> TEXT PROVIDED
# # # # #
Today is Earth Day so I thought I’d talk a bit more about a big part of the type of work that I do: the eco-conscious part.
When starting my business last year, my biggest focus was incorporating ways that I could be a steward to the environment at the same time as coming up with ideas on how people could change what they had. After all, that’s what interior design is all about…creating lovely dwelling spaces by freshening up your decor, getting that new spin, having new things and a new look around you to make your house a home.
Well, this presents an interesting dilemma when one thinks of the effects that this can bring to our environment: A new look is in order, but new means more manufacturing, and manufacturing means creating a lot of waste that wasn’t here before – in the making and in the transporting of it all.
In the end, my best green approach became a combination that works really well for me and my clients. It enables me to give options to all of you that aren’t limited to only things stamped “eco-friendly”, which can be limiting (and sometimes deceiving as well).
First, it involves reusing existing pieces whenever appropriate for the design. I mean, what better way to be green than to use something that already exists? These can be treasures that my clients already know and love or they may be purchased used. Sometimes they are the perfect fit straight away and sometimes they need a little love and a twist to update it and make it gel with the rest of the design. And I love this most of all from the aspect that things with a history have stories and purpose and character and strength through longevity that most of the newly made pieces just can’t compete with. This old saying is spot on: “They just don’t make ‘em like they used to!”
Second, I keep my eye on where things are manufactured and how they are manufactured. This is a really interesting and complex subject for the business I am in…there are so many facets to consider. So many that I won’t get into it here, but I do want to share the rule that works well for me. My rule is: try to get products made as close to the end user’s location as possible, and find out the process and materials the companies use in the manufacturing process.
# # # # #
> MATERIAL PROVIDED
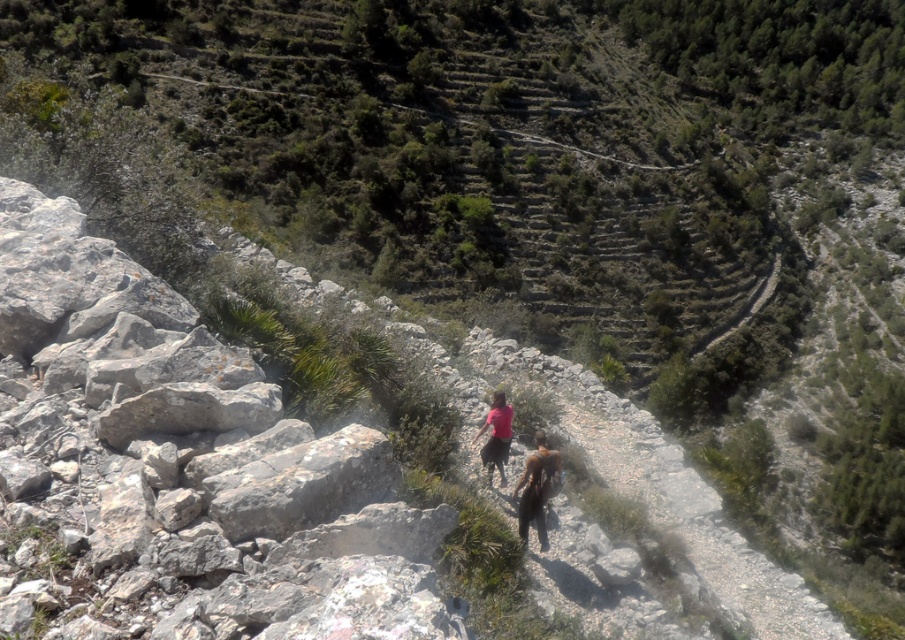
Looking at this image, does gray rough rock at left appear under dark brown leather jacket at center?

No.

Can you confirm if gray rough rock at left is thinner than dark brown leather jacket at center?

No, gray rough rock at left is not thinner than dark brown leather jacket at center.

The width and height of the screenshot is (905, 640). Describe the element at coordinates (186, 465) in the screenshot. I see `gray rough rock at left` at that location.

Where is `gray rough rock at left`? This screenshot has height=640, width=905. gray rough rock at left is located at coordinates (186, 465).

Does dark brown leather jacket at center have a greater height compared to matte pink shirt at center?

Correct, dark brown leather jacket at center is much taller as matte pink shirt at center.

Does dark brown leather jacket at center appear over matte pink shirt at center?

Incorrect, dark brown leather jacket at center is not positioned above matte pink shirt at center.

Where is `dark brown leather jacket at center`? This screenshot has height=640, width=905. dark brown leather jacket at center is located at coordinates (536, 488).

Does gray rough rock at left come behind matte pink shirt at center?

No, it is not.

Between gray rough rock at left and matte pink shirt at center, which one has less height?

With less height is gray rough rock at left.

You are a GUI agent. You are given a task and a screenshot of the screen. Output one action in this format:
    pyautogui.click(x=<x>, y=<y>)
    Task: Click on the gray rough rock at left
    The height and width of the screenshot is (640, 905).
    Given the screenshot: What is the action you would take?
    pyautogui.click(x=186, y=465)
# # # # #
> PROBLEMS AND TASKS
**A.** In the Earth Day post, what is the first part of the writer's green approach?
**B.** According to the Earth Day post, why does giving a home a new look create a dilemma for the environment?
**C.** Transcribe everything in the Earth Day post from "In the end, my" down to "deceiving as well).".

> SOLUTIONS TO THE EXERCISE
**A.** Reusing existing pieces whenever appropriate for the design.

**B.** A new look calls for new things, and new things mean more manufacturing. Manufacturing creates a lot of waste that wasn't there before, both in making the items and in transporting them.

**C.**
In the end, my best green approach became a combination that works really well for me and my clients. It enables me to give options to all of you that aren’t limited to only things stamped “eco-friendly”, which can be limiting (and sometimes deceiving as well).